Letters / On the 2024 Winter Gift

I recently received a divinely-timed gift to hang on my wall in my cell at the Maury Correctional Institution: a print by Liora Ostroff drawn from Rabbi Abraham Joshua Heschel’s 1971 essay “Dissent.” I have recently begun identifying as Jewish and studying Judaism on a daily basis, but Jewish resources are limited here and I am presently indigent. I wanted to let Ms. Ostroff know of the lifeline I have through her work; I am blessed each time I am able to consider its content.

John Marston
Maury, NC

I am writing to register my disapproval at the 2024 Winter Gift. While I understand that there is a Jewish tradition of secularizing religious art, the shiviti amulet print fails on multiple fronts. A shiviti is an extremely sacred object, filled with holy names and psalms. As someone engaged in a Hasidic movement, the explicit replacement of the divine name with a mundane English word is quite off-putting. The piece uses the aesthetics of mystical practice without engaging meaningfully with it. The use of a faux Hebrew font for the English only adds to a sense of uncomfortable dissonance.

Your audience of leftist, metropolitan Yidn are increasingly rediscovering their spiritual tradition and finding ways to synthesize it with radical politics. Our mystical tradition is inherently radical and liberatory, but when stripped of its spiritual nature, that liberatory power also takes leave. In this moment of generational spiritual renewal, it would benefit your magazine to avoid pieces that remove divinity from our people’s sacred tools.

Atira Chaya Wiechmann
Brooklyn, NY

I’m writing to complain about the art you curated for this year’s winter gift: a secularized and sanitized spin on a shiviti amulet. In replacing liturgical verse and the names of Hashem with (frankly, boring) English text by Rabbi Abraham Joshua Heschel, Liora Ostroff has de-Judaized the art form.

I appreciate that Jewish Currents is a historically secular magazine with a proud secular readership. However, this art isn’t just secular; it’s secularizing—and profaning—a sacred
art form without speaking substantively to that interplay. Worse, it suggests that Judaism needs to be secularized in order to be sufficiently radical. The sad undercurrent here is that many radical Jews want to connect to our mystical traditions but have no idea where to start. Art like this severs, rather than fosters, that connection.

Misha Holleb
Brooklyn, NY

A response from the artist:

Shiviti amulets have a short and controversial history, just like the Sabbatean—not Hasidic—movement from which they arose. Religious authorities originally considered them profane and idolatrous, which speaks to the way questions of authenticity, blasphemy, and holiness are already inherent in the form.

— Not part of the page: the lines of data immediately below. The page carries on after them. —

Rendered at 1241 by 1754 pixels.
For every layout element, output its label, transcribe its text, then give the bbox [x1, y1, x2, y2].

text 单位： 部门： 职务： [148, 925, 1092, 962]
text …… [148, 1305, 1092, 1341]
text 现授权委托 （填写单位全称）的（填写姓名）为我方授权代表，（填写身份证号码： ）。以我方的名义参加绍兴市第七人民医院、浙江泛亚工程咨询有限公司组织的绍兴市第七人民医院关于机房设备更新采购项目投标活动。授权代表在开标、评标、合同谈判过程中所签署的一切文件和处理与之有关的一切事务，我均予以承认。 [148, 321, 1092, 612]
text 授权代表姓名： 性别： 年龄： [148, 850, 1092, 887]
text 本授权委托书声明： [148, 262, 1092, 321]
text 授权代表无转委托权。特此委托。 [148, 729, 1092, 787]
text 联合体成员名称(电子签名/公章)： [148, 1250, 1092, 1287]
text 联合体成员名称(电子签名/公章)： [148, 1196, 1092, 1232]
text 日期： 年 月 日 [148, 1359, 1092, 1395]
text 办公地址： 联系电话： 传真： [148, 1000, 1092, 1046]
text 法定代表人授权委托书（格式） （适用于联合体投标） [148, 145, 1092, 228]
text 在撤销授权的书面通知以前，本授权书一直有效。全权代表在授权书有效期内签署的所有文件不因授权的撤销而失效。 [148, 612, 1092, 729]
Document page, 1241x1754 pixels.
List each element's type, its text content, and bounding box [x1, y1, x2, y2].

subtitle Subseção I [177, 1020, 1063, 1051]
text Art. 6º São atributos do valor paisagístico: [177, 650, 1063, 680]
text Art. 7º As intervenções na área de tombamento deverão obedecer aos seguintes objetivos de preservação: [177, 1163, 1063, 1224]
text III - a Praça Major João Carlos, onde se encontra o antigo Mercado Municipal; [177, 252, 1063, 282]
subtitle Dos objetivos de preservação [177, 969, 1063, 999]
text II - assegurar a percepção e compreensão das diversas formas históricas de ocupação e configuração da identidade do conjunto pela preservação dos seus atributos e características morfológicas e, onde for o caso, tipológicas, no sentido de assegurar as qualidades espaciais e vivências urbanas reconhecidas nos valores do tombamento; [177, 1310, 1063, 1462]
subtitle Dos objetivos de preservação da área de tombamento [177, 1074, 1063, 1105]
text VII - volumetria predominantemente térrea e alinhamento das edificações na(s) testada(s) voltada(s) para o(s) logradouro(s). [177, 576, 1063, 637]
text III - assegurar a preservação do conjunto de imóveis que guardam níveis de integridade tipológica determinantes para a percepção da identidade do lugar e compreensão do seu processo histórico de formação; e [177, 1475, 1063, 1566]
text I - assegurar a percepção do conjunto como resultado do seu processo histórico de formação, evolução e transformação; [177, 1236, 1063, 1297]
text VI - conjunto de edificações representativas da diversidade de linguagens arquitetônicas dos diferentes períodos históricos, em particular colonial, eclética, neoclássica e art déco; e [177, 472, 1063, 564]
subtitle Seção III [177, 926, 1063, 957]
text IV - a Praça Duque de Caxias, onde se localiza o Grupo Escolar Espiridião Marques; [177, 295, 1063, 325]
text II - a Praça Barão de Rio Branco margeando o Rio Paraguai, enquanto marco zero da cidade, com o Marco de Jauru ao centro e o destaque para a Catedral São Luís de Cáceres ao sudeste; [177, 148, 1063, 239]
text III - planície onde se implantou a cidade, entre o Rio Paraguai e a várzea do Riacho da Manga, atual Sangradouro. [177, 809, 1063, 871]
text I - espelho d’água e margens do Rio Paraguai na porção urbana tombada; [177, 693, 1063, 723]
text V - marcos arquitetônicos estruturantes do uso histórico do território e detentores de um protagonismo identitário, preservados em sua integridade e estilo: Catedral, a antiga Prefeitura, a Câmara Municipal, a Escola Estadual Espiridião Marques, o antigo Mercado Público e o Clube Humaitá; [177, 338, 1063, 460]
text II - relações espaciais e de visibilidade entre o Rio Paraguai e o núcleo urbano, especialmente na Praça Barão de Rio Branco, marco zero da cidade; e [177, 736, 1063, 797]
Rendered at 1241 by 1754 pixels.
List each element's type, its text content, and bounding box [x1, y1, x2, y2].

Even if these amulets have now been enshrined in sacred tradition, the letter writers’ rubric for assessing their authenticity seems hazy. They take issue with the aesthetics of the “Hebrew”-style font. But to me, the font is a conscious nod to kitsch, which is often acknowledged as a hallmark of earnest, sentimental religious art. Similarly, the objection to the use of English words seems strange. Kaddish is recited in Aramaic because it was the spoken language of the time, and the rabbis insisted that daveners should understand their own prayer. I am reminded of a story told by the Ba’al Shem Tov, founder of Hasidism, about a child who does not know how to pray and instead recites the aleph-bet; his prayer is holy because it is sincere, and his earnestness is rewarded directly by God.

These letters also nod to the long history of Jewish artistic renewal, but do not engage with it. Others have found fertile ground in the shiviti: In “The Cult of Synthesis in American Jewish Culture,” Jonathan D. Sarna explores syncretism in Jewish folk art, offering the example of an 1861 papercut shiviti by Phillip Cohen that sets two American flags atop the traditional texts and motifs. As Jewish Currents contributing editor Maia Ipp writes in her essay “Kaddish for an Unborn Avant-Garde,” “At the very center of both Judaism and experimental art-making is a generative tension between modernity and tradition, between a commitment to the lineage that formed us, and the desire to see and represent the world anew.”

Finally, the letters’ accusation of “profaning” reminds me of tiresome controversies in the world of modern art, including debates around Andres Serrano’s Piss Christ, featuring a crucifix submerged in the artist’s urine, or Chris Ofili’s 1996 painting The Holy Virgin Mary, which incorporates pieces of elephant dung. In response to accusations that he was profaning the image of the Virgin Mary, Ofili, a Roman Catholic with an earnest investment in honoring his own religious background, said, “I’m interested in ideas of beauty . . . and elephant dung in itself is quite a beautiful object.” While I do not feel that using the prophetic speech of a notable rabbi in a mystical format is profanation, even if it were, that would sit well within hallowed traditions of both Jewish and contemporary art.